In a 35-page decision, the anti-graft court Sandiganbayan sentenced him to five years’ imprisonment for violation of the Code of Conduct and Ethical Standards for Public Officials and Employees and fined him P5,000 with perpetual disqualification to hold public office.
Mijares was charged after an entrapment by the Presidential Anti-Organized Crime Task Force and after receipt of P30,000 from complainant Salud Sabado, who was accompanied by arresting officer Police Officer 2 Rosalie Santos.
The decision was penned by Fifth Division Associate Justice Ma.

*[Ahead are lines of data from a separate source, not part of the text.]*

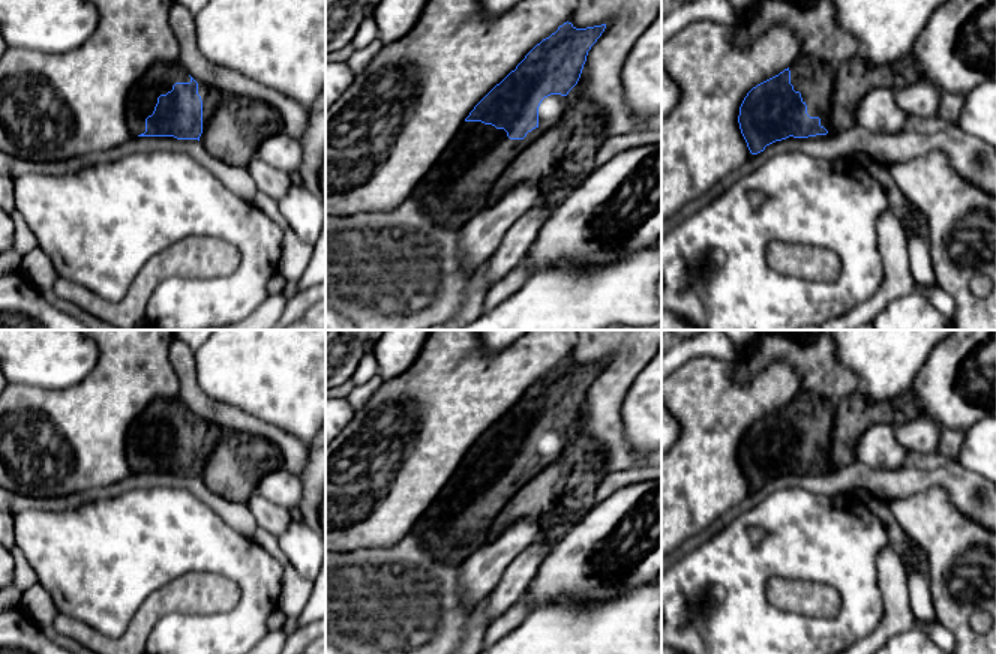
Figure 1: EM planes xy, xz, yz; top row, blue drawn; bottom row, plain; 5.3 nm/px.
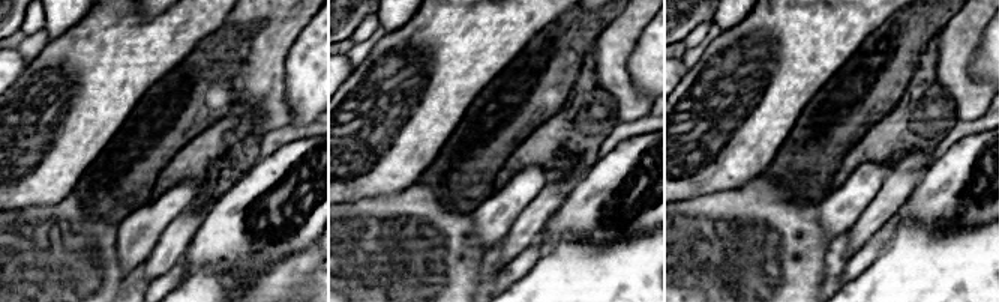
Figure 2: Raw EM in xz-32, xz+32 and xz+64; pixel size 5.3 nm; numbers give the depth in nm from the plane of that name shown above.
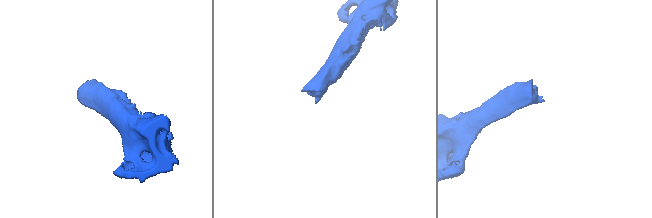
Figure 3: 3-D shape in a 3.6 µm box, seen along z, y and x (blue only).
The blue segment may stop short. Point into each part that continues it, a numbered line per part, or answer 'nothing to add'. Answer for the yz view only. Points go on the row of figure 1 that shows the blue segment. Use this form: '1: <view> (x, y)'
1: yz (815, 80)

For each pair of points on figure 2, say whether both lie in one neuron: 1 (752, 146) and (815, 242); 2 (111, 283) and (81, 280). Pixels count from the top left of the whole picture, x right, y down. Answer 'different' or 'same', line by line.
1: different
2: same

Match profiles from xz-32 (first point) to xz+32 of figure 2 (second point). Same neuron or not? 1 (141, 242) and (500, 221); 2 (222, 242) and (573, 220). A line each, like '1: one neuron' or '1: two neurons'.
1: one neuron
2: one neuron

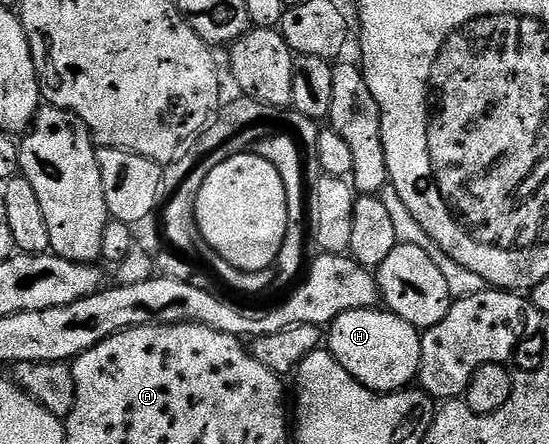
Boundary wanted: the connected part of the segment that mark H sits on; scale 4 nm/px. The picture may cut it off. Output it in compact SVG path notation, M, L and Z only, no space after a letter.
M357 309L341 313L329 324L326 346L343 368L361 385L376 393L410 388L416 382L421 365L423 336L420 328L401 321L386 309Z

Theresa Doleres Gomez-Estoesta and concurred in by Chairman Roland Jurado and Associate Justice Alexander Gesmundo.
The court found that direct bribery charge cannot thrive under the circumstances as Coslap has no jurisdiction over any land dispute or problem and any mediation conference it conducts would have no legal bearing on adjudication of the ejectment case.
“It cannot be said that the crime or act relates to the exercise of the functions of the accused as a public officer,” it said.

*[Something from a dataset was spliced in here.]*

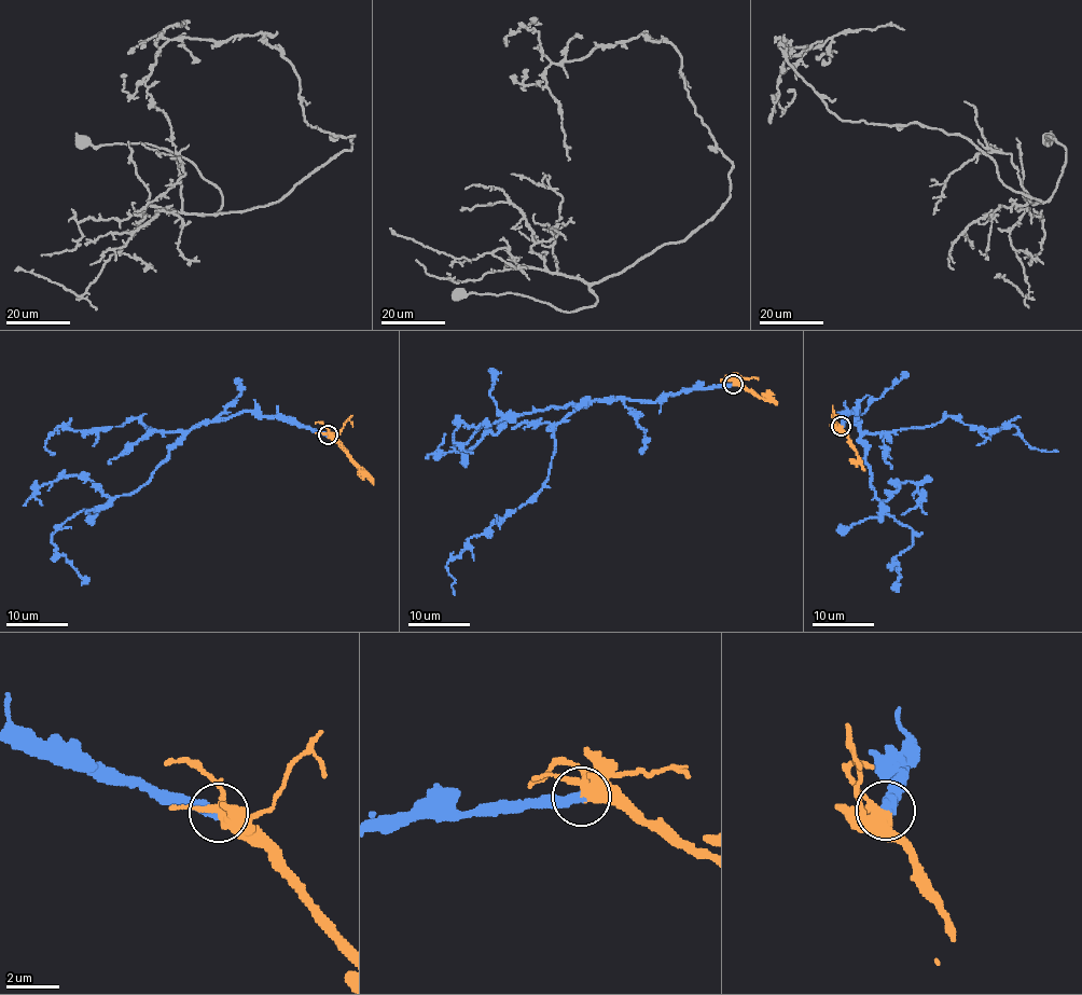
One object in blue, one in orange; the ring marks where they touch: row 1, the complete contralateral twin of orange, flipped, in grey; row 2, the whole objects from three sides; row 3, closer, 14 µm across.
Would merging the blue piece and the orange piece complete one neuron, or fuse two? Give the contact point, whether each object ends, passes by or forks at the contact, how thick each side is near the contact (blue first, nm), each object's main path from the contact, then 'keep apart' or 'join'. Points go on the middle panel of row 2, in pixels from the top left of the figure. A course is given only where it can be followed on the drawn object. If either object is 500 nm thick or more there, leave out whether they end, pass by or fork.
(733, 384) | blue ends | orange forks | 340/340 nm | blue via (733, 384), (654, 401), (596, 399), (569, 412), (555, 427), (540, 489), (448, 562), (454, 595) | orange via (733, 384), (777, 404) | join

Mijares was acquitted of graft because the court found that the third element—undue injury—was not sufficiently proven.
Sabado passed away before she can finish her testimony and, as a result, Mijares lost his right to cross-examine the witness and her testimony was ordered expunged from the records in 2008.
The court said that as it appeared, Mijares did promise Sabado legal help, citing Santos who heard him say he would “take care” of the papers in the Court of Appeals and Coslap and in the context of such representation, the ruling further read, it was actually Mijares who induced them to give him P30,000.

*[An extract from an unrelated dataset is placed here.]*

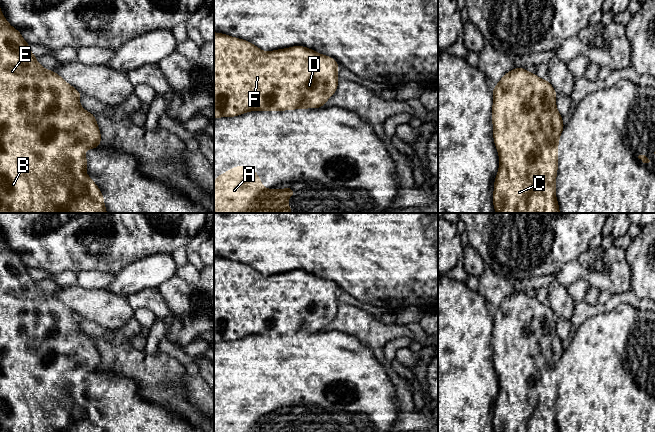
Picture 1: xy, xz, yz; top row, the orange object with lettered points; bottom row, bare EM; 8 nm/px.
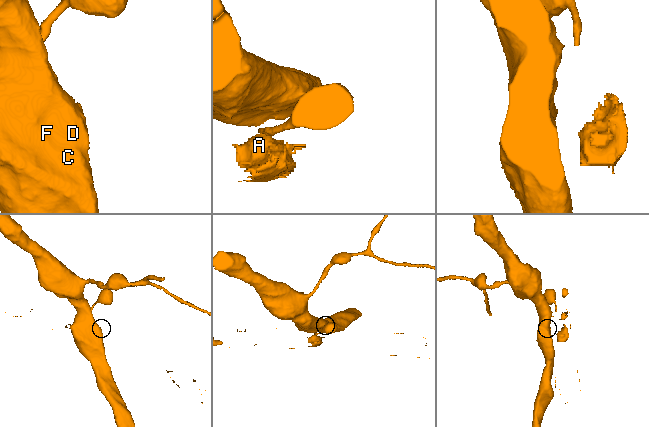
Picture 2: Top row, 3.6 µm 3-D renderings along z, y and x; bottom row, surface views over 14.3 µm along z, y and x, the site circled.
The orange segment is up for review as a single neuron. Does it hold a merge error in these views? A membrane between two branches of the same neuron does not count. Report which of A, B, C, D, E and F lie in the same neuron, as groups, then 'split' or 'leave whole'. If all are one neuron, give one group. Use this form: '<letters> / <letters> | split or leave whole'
A / B C D E F | split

The envelope containing the money was eventually found in a drawer in his office in the course of the entrapment.
Mijares said it was just Salud’s own perception and what she heard from others that he was wont to receive bribes, and that the money found on his drawer was the result of a frame-up.
But the court said when Salud and Santos went to his Coslap office on April 12, 2000, they were not there to induce him to commit the crime of soliciting for money for a case.
The court explained that the law prohibits the mere act of soliciting.